Target costing does its work before launch. The market price is EUR 200, the required profit is EUR 50, so the target cost is EUR 150. The current design would cost EUR 175, leaving a EUR 25 gap. The cross-functional team closes that gap through value engineering - simpler components, fewer parts, easier assembly - so the product can be built for EUR 150 before the first unit comes off the line. The big cost decision is made, once, at design.

Kaizen costing takes over from there. With the product now in production at EUR 150, CaP sets a continuous reduction goal - say a 3 per cent cost reduction for the year. Through a stream of small shop-floor improvements - shorter changeovers, less scrap, better flow - the team trims the EUR 150 toward EUR 145 over the following year. No single improvement is large; their accumulation moves the number. Target costing set the EUR 150; kaizen costing keeps pushing it down once the product is in the world.

When to choose which

When to choose which

Target costing

The honest answer is that you do not choose between target costing and kaizen costing. You sequence them: target costing in development to engineer the cost in, then kaizen costing in production to keep reducing it. They are two stages of one system, not two options on a menu.

kaizen costing

If you were genuinely forced to pick one, target costing has the larger leverage, because design locks in most of a product's cost - roughly 80 to 90 per cent. Once the design is frozen, kaizen costing can only work on what is left. That makes target costing the higher-impact discipline, but it does not make kaizen costing optional, because the remaining cost still matters and only continuous improvement reaches it.

Together with cost maintenance, target costing and kaizen costing form Toyota's lifecycle cost management, tightly tied to the Toyota Production System and lean. The point of the system is that cost is managed across the whole life of the product, not just at one moment.

Questions

Frequently asked questions

Are target costing and kaizen costing competing methods?

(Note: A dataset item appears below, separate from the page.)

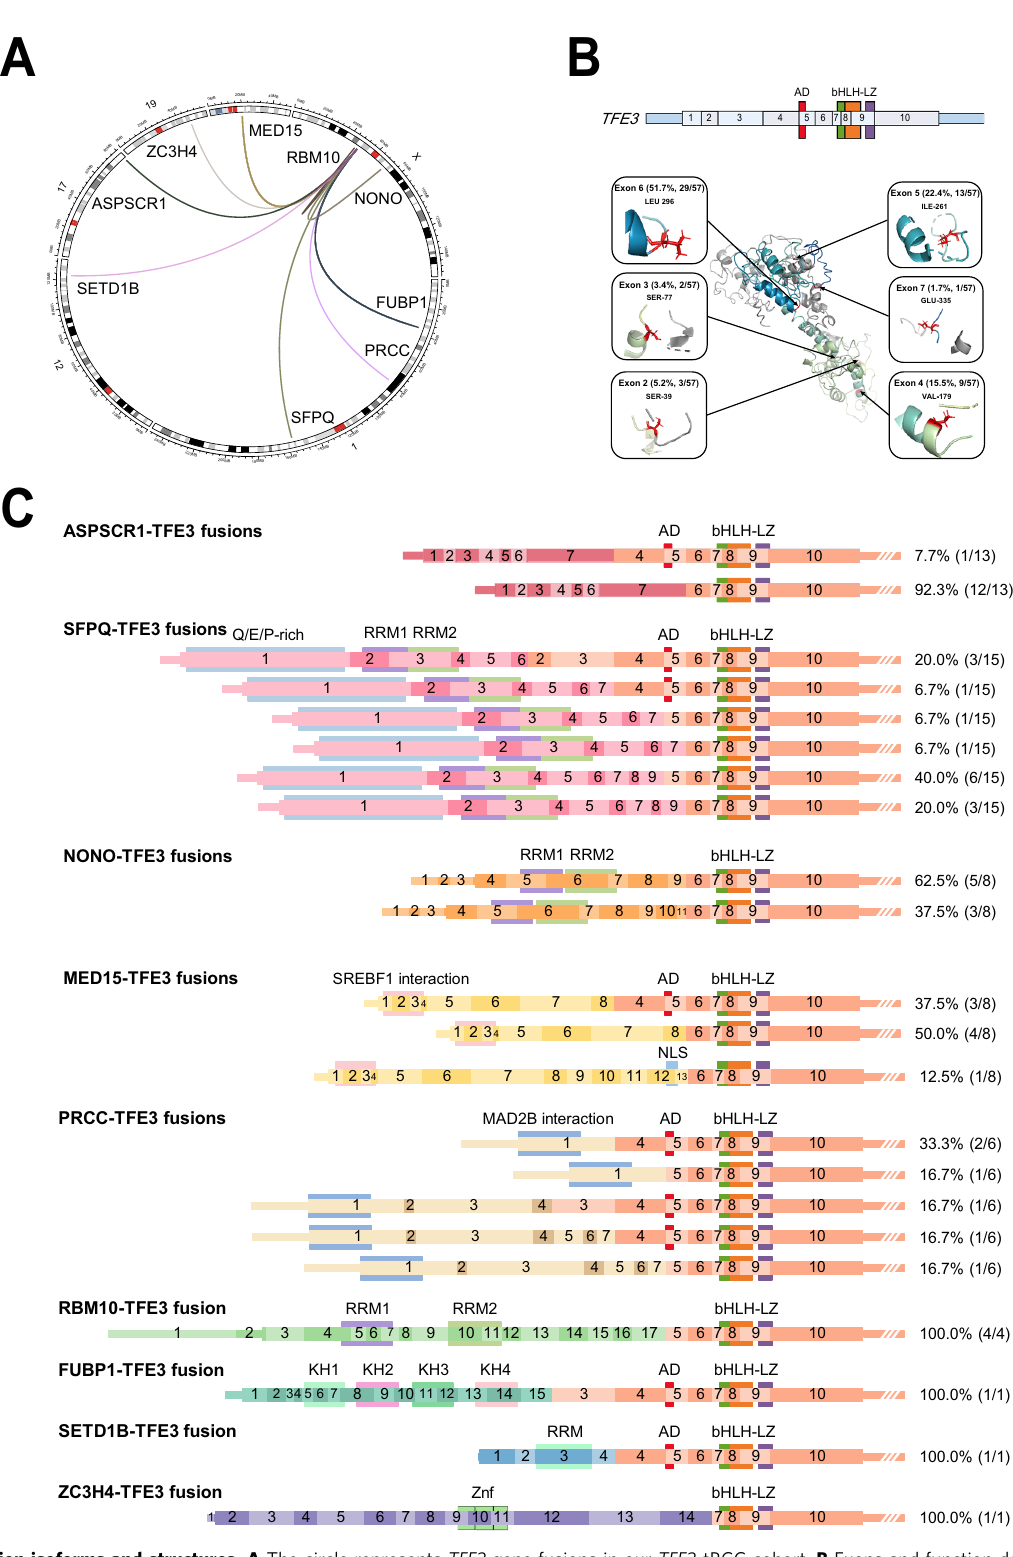
Fig. 1 TFE3 fusion isoforms and structures. A The circle represents TFE3 gene fusions in our TFE3 -tRCC cohort. B Exons and function domains for TFE3 gene (top). Protein domains are color-coded and depicted. Mapping of breakpoints onto the three-dimensional structure of TFE3 protein (bottom). C Exons and functional domains of the TFE3 and fusion partner genes detected in our TFE3 -tRCC cohort. TFE3 -tRCC TFE3 -translocation renal cell carcinoma, AD strong transcription activation domain, bHLH basic helix – loop – helix domain, LZ leucine zipper domain, RRM RNA-recognition motif, SREBF1 Sterol Regulatory Element Binding Transcription Factor 1, MAD2L2 mitotic spindle assembly checkpoint protein MAD2B, KH K homology domain, Znf zinc- fi nger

No. They are two halves of one integrated Japanese cost-management system, developed at Toyota. Target costing works in development to engineer the cost in; kaizen costing works in production to reduce it further. They are sequenced across the lifecycle, not chosen between.

Why does target costing have more leverage than kaizen costing?

Because roughly 80 to 90 per cent of a product's cost is locked in at the design stage, which is where target costing operates. Kaizen costing acts after production has begun, so it can only work on the cost that design left in. Target costing decides most of the cost; kaizen costing chips away at what remains.

What does kaizen costing actually do?

It pursues continuous, incremental cost reduction once a product is in production. Typically a firm sets a cost-reduction goal, such as a small annual percentage, and meets it through a stream of shop-floor process improvements - shorter changeovers, less waste, better flow. No single change is large; the effect builds up over time.

How do they fit together at Toyota?

Target costing engineers the allowable cost into the product during development. Kaizen costing then reduces cost continuously during production. Together with cost maintenance they make up Toyota's lifecycle cost management, which is tightly tied to the Toyota Production System and lean thinking.

Where are these methods documented?

Both are Japanese methods associated with Toyota. Yasuhiro Monden's Cost Reduction Systems: Target Costing and Kaizen Costing (1995) documents the pair as parts of one integrated system, which is why they are best understood together rather than in isolation.